• _Task item_: Below are the records. Count the lines containing the string "dish", and reply with the number alone.

• _Data in this exercise_:
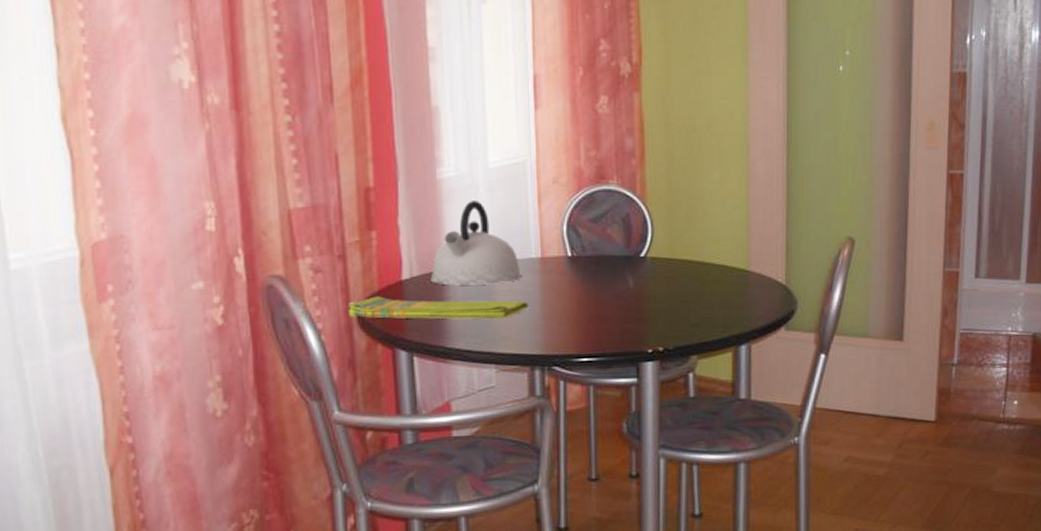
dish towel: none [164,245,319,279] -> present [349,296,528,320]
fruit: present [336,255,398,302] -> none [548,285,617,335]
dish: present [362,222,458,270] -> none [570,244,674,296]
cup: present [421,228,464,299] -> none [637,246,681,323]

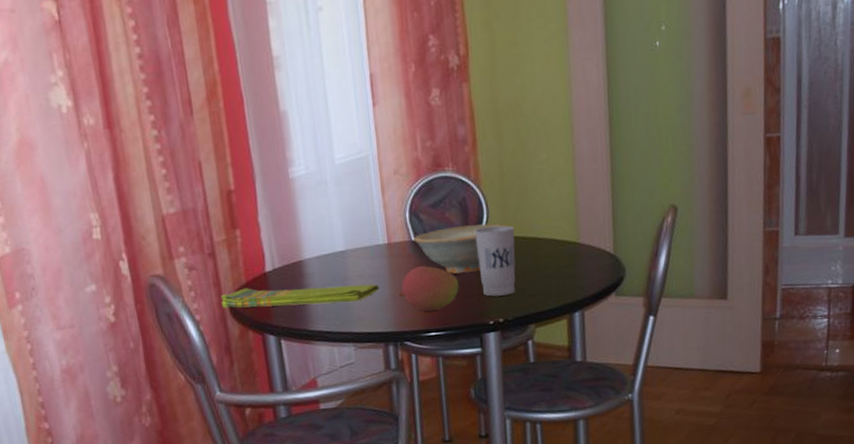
kettle: present [430,201,523,286] -> none [291,195,373,274]
fruit: none [548,285,617,335] -> present [397,266,459,312]
dish: none [570,244,674,296] -> present [414,223,508,274]
cup: none [637,246,681,323] -> present [474,226,516,297]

• _Answer to this task_: 3